QUÉ SE SOLICITA
Reproduzca literalmente las líneas de los datos que figuran a continuación, comenzando en la que contiene "### [py-twitch-bot](https://github.com/CCiwy/py-twitch-bot)" y terminando en la que contiene "Easy extends applications", ambas incluidas.

[Entradas de datos]
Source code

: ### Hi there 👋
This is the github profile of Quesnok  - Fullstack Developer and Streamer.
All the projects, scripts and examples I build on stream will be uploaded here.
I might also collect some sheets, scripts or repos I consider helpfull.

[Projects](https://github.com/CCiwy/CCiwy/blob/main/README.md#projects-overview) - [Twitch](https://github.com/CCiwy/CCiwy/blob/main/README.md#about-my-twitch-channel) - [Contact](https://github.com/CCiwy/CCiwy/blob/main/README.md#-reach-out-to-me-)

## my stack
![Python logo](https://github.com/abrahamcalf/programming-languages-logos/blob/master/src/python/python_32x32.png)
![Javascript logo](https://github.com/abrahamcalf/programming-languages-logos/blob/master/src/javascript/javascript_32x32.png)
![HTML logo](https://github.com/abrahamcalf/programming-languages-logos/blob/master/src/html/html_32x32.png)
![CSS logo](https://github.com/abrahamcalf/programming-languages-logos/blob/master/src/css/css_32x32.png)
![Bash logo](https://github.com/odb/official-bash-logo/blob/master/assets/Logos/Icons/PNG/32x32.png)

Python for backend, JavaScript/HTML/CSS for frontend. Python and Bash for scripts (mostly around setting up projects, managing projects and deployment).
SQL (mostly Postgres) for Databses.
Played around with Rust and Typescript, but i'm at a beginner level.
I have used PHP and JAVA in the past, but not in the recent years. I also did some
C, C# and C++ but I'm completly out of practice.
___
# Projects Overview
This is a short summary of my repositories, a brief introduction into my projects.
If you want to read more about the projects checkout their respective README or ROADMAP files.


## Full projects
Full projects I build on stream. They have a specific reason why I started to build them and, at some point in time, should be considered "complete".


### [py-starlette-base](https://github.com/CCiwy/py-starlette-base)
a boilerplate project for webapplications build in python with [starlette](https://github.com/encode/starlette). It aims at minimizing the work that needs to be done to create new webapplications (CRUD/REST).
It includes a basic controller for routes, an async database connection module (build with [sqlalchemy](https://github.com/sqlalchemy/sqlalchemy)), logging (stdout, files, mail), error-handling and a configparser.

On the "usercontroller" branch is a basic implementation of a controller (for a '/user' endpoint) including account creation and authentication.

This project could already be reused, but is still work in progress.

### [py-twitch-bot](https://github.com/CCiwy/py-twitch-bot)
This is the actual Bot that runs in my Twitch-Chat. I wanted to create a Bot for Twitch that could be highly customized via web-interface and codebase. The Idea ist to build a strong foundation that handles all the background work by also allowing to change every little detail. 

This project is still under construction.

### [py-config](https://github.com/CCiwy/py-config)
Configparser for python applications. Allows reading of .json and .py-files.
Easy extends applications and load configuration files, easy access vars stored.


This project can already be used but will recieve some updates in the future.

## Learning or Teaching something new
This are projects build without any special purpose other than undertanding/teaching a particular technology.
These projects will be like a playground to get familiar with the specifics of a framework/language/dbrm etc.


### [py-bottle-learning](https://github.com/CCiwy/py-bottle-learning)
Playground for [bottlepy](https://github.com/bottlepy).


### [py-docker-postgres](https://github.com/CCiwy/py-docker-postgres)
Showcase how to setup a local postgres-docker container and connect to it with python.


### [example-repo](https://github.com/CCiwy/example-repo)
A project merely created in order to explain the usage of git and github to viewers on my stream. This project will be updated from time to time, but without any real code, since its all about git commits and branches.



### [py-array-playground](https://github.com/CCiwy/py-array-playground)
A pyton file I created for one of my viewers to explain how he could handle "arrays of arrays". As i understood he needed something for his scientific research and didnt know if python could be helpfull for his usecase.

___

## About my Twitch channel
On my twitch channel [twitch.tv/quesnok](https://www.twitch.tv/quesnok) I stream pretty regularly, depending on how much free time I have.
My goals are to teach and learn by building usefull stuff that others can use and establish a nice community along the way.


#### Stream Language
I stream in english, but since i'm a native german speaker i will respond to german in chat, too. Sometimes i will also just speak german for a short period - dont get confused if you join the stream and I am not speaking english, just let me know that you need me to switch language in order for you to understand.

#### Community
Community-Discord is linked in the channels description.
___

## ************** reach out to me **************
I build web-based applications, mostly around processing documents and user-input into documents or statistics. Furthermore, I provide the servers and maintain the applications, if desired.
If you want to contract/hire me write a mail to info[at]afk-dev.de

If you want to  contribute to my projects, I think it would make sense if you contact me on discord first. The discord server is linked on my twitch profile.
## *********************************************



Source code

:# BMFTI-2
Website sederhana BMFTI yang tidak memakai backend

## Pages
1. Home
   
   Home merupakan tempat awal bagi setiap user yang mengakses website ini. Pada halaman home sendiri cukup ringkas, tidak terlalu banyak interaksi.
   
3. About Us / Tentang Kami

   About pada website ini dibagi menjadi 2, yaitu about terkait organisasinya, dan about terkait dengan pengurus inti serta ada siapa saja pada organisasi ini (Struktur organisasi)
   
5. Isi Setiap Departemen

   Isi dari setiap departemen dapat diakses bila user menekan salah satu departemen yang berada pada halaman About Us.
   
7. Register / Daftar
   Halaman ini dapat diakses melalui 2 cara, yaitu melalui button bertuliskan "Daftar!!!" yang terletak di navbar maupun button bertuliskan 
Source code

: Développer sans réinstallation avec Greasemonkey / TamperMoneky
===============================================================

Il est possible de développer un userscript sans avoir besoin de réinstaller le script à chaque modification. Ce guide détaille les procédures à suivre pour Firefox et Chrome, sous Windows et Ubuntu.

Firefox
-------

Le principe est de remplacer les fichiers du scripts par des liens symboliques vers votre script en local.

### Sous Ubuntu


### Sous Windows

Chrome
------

RESULTADO DEL EJERCICIO
### [py-twitch-bot](https://github.com/CCiwy/py-twitch-bot)
This is the actual Bot that runs in my Twitch-Chat. I wanted to create a Bot for Twitch that could be highly customized via web-interface and codebase. The Idea ist to build a strong foundation that handles all the background work by also allowing to change every little detail. 

This project is still under construction.

### [py-config](https://github.com/CCiwy/py-config)
Configparser for python applications. Allows reading of .json and .py-files.
Easy extends applications and load configuration files, easy access vars stored.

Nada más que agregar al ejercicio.